WHAT NEEDS TO BE DONE: Which lines in the records below contain the word "Gerber"? Copy each of them.

SOURCE MATERIAL:
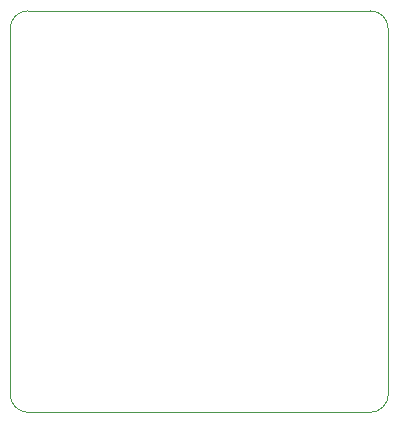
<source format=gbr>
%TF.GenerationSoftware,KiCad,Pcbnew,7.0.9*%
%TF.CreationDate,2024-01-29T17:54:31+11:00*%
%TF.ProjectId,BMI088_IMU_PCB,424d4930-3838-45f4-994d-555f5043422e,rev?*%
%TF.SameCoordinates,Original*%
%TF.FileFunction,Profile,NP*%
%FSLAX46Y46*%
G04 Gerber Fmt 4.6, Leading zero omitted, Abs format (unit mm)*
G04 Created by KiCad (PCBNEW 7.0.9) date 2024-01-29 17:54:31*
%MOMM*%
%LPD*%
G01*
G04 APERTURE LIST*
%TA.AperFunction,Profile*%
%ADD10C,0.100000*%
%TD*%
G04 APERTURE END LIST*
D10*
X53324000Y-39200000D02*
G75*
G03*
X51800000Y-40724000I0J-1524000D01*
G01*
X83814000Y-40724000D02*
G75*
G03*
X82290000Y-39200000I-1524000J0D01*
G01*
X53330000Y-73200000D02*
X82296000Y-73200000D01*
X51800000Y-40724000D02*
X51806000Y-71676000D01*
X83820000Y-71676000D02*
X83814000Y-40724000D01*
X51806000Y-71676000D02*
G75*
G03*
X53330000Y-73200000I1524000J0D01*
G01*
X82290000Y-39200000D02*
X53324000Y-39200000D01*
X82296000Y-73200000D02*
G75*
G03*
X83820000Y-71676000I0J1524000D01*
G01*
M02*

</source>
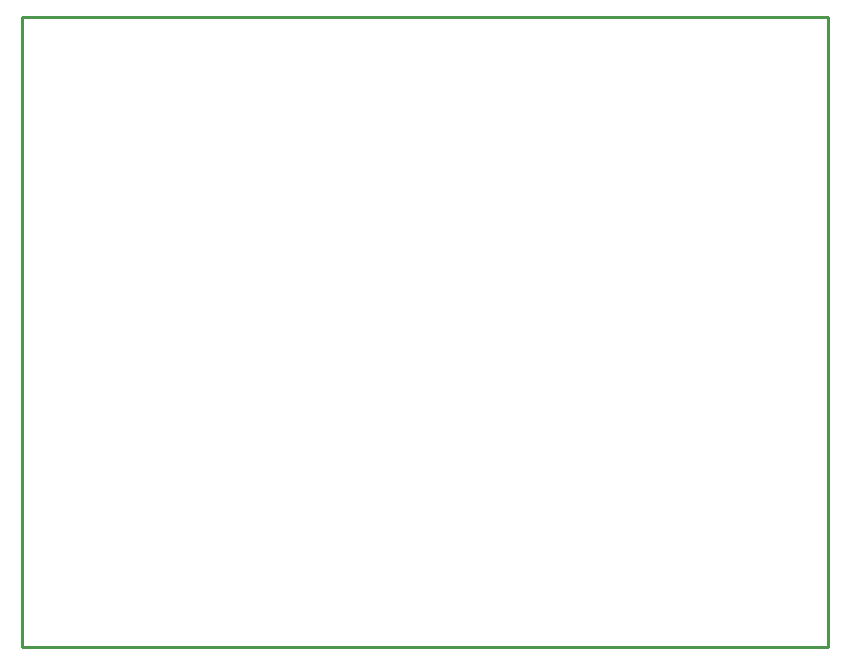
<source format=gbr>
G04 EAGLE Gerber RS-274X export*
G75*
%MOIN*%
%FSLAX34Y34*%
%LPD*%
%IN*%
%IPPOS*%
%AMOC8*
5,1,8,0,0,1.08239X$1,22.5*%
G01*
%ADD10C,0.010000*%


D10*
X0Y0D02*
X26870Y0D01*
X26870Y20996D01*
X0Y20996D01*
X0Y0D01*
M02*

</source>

ANSWER FOR THE TASK:
G04 Gerber Fmt 4.6, Leading zero omitted, Abs format (unit mm)*
G04 EAGLE Gerber RS-274X export*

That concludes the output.